Een derde manier om mensen te toetsen op de vitaliteit van hun chromosomen is te kijken naar hun gedrag. In mijn verrassend leuke roman Phileine zegt sorry (spotprijs: f 29,90!) noem ik de opvallende overeenkomst tussen James Dean en menig roodborstje. James Dean rookte, dronk, teisterde zijn lichaam, vocht, racete en speelde met de dood. Dit was een manier van de genen van James Dean om aan de buitenwereld te laten zien: oké, ik rook, drink en vecht, maar mijn lichaam kan dat hebben omdat ik sterk DNA heb. Neem mij, dames, en jullie nageslacht zal net zulke sterke chromosomen krijgen!

Voor roodborstjes geldt hetzelfde. Vrouwtjesroodborstjes prefereren mannetjes-roodborstjes die mooi kunnen zingen boven mannetjesroodborstjes die minder mooi kunnen zingen, met als gevolg dat de mannetjes-roodborstjes verbeten en om het hardst laten zien dat ze de genen hebben om mooi te zingen. De mannetjes besteden derhalve riskante hoeveelheden tijd en energie aan hun vrolijk gefluit, waarbij vele roodborstjes op jammerlijke wijze het leven laten, net als James Dean. Sterker nog: ‘dood door fluituitputting’ is hoofdoorzaak nummer één bij roodborstjes-mannen.

Mag ik je genen even zien?

Voor een bekend internationaal masturbatie-tijdschrift heb ik een paar jaar geleden eens een fictioneel verhaal geschreven rond het fascinerend onopwindende thema ‘sex in de volgende eeuw‘ (met de opbrengst heb ik mijn uitgehongerde familie drie maanden in leven kunnen houden). In dat verhaal voorspelde ik dat biologen in de toekomst, wellicht al zelfs halverwege de volgende eeuw, een nieuwe manier van DNA-toetsing zullen ontwikkelen.

Iedereen zal bij een chromosomenbank zijn eigen genen in kaart kunnen brengen, om daaruit een eisenpakket voor de Persoonlijk Ideale Genen (het P.I.G.-pakket) samen te stellen. Ofwel: alvorens men zich overgeeft aan geslachtelijke feestpartijtjes zal men eerst inzage willen in de genetische compatibiliteit van de eventuele bedpartner.

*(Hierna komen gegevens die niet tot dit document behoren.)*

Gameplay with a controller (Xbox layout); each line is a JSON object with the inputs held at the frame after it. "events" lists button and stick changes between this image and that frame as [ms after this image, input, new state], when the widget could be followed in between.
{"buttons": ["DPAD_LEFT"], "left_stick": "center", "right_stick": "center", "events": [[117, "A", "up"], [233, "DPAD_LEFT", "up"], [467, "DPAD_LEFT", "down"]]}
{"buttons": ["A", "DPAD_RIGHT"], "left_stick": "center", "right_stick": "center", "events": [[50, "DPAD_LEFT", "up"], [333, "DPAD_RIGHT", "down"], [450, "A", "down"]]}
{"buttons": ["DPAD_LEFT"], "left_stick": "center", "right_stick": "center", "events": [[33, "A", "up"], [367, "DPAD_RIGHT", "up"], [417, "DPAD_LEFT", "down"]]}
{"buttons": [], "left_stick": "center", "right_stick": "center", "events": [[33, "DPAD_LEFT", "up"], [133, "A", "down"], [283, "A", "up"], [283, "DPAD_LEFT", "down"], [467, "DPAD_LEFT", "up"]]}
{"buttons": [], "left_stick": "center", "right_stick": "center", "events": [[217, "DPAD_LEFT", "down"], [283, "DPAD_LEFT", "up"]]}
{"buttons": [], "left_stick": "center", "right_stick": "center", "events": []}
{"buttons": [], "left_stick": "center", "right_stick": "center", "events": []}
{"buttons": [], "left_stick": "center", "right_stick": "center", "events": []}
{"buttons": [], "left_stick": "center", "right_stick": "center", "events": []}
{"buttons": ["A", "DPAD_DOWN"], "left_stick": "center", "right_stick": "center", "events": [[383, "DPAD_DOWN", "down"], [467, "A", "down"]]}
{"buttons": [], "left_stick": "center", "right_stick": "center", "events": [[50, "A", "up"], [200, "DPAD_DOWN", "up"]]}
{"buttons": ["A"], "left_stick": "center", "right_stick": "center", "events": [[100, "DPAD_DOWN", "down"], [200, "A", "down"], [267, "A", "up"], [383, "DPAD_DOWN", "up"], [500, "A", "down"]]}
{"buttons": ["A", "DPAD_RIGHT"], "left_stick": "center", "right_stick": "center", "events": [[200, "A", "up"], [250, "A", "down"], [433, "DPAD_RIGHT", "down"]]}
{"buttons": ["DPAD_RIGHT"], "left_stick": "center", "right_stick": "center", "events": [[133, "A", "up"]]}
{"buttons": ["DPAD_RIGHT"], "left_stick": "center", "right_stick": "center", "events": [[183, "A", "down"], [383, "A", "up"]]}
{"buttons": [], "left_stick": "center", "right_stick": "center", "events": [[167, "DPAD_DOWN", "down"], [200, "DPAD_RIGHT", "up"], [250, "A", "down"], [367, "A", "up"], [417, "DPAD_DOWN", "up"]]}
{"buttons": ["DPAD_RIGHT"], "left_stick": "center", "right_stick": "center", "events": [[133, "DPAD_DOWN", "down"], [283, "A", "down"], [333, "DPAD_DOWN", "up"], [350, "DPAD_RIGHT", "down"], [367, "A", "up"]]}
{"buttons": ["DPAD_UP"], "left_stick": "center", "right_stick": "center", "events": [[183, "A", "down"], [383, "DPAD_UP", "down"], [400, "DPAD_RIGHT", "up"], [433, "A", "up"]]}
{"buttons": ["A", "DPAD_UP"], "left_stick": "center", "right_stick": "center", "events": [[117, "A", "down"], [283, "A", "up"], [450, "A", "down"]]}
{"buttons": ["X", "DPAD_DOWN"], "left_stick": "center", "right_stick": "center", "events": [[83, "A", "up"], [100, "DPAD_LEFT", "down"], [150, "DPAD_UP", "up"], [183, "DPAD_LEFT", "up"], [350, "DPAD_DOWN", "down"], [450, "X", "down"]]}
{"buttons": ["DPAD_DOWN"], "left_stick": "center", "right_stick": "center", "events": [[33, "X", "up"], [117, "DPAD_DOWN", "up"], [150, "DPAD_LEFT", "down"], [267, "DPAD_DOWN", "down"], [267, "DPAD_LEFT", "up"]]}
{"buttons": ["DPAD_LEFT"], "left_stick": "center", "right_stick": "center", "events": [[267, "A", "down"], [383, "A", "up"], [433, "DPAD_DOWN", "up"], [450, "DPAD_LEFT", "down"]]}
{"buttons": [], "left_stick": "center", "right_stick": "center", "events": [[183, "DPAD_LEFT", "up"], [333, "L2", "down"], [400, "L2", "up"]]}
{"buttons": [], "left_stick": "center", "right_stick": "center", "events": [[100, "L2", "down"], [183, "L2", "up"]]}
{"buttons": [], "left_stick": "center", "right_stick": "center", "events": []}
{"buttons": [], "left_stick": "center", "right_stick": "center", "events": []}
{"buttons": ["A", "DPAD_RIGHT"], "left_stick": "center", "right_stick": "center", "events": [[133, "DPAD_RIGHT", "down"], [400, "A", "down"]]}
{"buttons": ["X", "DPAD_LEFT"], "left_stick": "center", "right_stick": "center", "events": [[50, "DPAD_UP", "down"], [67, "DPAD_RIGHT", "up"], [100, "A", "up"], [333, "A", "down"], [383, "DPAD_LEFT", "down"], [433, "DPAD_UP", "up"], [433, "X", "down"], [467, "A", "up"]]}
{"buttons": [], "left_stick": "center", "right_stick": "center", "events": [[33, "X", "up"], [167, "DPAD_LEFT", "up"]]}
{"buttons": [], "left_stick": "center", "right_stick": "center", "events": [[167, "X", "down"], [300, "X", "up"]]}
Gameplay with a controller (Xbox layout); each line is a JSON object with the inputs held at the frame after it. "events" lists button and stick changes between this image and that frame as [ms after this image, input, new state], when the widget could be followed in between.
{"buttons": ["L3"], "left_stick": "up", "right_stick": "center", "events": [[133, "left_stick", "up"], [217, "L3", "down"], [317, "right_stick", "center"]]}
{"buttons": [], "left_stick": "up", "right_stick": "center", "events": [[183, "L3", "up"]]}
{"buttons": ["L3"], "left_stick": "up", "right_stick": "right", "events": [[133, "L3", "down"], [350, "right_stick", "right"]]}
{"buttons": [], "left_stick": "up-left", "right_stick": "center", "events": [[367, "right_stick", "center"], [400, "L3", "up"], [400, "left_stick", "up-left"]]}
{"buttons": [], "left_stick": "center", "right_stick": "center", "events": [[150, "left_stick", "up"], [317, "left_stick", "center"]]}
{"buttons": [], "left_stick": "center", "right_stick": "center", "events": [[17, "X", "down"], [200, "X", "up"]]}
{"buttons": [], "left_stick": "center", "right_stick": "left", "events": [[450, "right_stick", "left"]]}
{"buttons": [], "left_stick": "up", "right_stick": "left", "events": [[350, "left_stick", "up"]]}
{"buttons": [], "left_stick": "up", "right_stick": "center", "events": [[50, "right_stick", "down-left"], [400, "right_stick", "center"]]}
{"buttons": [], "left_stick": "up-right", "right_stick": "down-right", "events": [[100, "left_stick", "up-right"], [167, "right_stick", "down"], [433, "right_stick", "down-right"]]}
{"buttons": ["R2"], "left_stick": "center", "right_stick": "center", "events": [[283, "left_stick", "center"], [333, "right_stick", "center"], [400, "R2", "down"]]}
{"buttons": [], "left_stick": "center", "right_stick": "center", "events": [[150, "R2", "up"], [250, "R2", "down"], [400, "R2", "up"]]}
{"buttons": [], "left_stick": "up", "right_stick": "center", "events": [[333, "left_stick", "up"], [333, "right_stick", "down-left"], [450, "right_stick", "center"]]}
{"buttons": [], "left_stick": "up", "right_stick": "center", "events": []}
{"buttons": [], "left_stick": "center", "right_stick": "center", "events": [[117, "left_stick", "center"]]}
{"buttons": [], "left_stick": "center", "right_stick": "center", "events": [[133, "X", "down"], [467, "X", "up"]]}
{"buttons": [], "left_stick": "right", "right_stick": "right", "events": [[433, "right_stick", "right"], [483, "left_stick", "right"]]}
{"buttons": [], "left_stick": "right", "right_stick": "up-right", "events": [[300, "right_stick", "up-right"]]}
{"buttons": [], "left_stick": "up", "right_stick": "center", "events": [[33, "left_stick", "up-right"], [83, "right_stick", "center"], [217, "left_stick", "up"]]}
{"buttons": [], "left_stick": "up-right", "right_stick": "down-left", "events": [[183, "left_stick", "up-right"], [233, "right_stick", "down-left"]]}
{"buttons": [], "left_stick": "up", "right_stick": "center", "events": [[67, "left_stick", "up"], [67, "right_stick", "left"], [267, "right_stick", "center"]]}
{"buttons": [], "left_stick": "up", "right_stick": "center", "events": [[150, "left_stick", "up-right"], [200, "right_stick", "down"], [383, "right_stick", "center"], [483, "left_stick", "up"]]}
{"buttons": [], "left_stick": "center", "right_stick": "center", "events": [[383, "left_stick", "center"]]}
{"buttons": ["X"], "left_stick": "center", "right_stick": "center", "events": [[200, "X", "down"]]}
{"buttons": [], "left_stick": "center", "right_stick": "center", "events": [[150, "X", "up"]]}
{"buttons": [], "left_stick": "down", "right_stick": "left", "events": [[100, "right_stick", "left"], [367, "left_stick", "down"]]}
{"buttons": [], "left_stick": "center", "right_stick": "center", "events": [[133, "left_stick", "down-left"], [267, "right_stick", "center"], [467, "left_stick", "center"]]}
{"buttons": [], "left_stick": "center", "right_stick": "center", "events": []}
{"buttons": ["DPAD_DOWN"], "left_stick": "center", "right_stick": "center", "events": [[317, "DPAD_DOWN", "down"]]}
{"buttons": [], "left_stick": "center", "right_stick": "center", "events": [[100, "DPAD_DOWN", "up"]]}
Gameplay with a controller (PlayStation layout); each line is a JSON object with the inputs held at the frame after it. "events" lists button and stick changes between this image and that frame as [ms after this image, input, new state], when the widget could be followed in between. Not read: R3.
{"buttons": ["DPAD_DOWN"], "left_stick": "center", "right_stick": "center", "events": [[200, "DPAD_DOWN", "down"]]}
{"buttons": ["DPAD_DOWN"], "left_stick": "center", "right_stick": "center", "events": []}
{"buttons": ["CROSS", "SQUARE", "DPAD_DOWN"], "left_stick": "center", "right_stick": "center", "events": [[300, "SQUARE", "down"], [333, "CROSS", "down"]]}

Mijn voorspelling was dat mensen in de volgende eeuw in cafés hun elektronische chromosomen-paspoort bij zich hebben. Door deze pasjes even langs de scanner van een zakcomputers of een in het café aanwezige machine te halen, zouden liefdesduiven kunnen bepalen of het überhaupt de moeite waard is om een gesprek te beginnen. Matchen de genen volgens hun pasjes op voorhand al niet, dan is het zonde om tijd en energie te verspillen. Een paar weken geleden kreeg ik de kans dit P.I.G.-pasje voor te leggen aan een hoogleraar in de genetica. Hij vond mijn verhaal erg amusant, maar complete nonsens. “Het beste genenpaspoort blijft het gezicht,” verzekerde hij me. “Daarna de geur, daarna het lichaam en daarna de eventuele aanwezigheid van hersens. Dat zal in de toekomst echt niet anders worden.”. Nou ja, het was maar een idee.